BEGIN Data excerpts

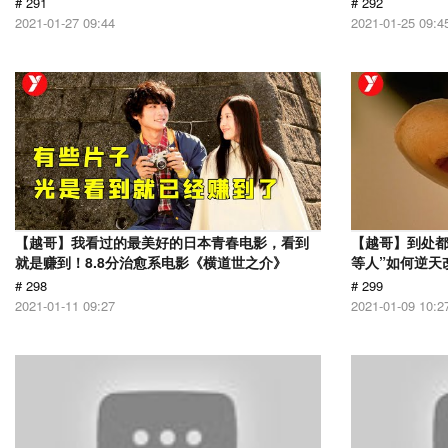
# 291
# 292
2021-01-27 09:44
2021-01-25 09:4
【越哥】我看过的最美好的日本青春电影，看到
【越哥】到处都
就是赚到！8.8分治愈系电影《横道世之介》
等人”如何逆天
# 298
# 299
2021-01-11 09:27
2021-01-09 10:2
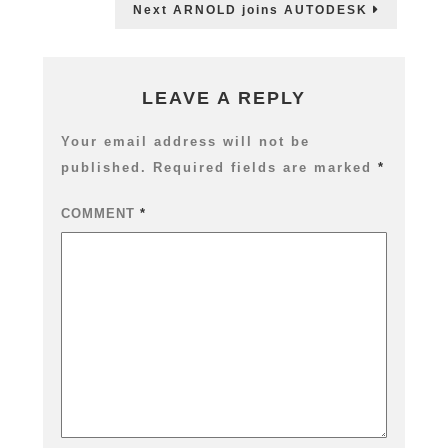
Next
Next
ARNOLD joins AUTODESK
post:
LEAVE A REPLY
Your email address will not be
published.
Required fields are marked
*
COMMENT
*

END Data excerpts
BEGIN Data excerpts

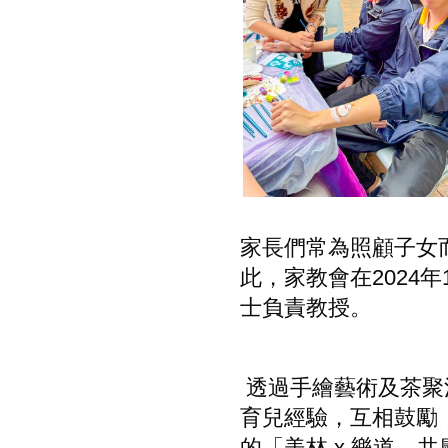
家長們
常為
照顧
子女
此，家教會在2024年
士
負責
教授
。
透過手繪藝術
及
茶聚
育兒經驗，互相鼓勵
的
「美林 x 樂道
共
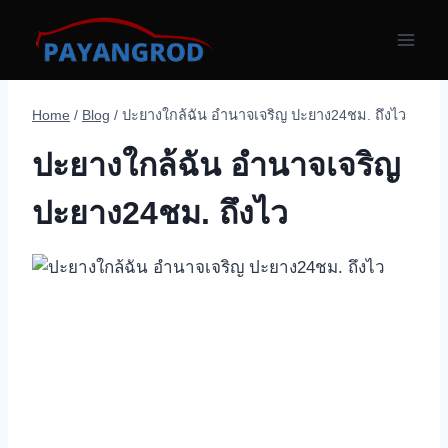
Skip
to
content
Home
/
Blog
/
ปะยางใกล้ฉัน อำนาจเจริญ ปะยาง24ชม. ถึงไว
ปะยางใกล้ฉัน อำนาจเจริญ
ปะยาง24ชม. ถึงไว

END Data excerpts

## Action item
Collect every line of the records above that contains the string "อำนาจเจร".

## Task result
ปะยางใกล้ฉัน อำนาจเจริญ ปะยาง24ชม. ถึงไว
ปะยางใกล้ฉัน อำนาจเจริญ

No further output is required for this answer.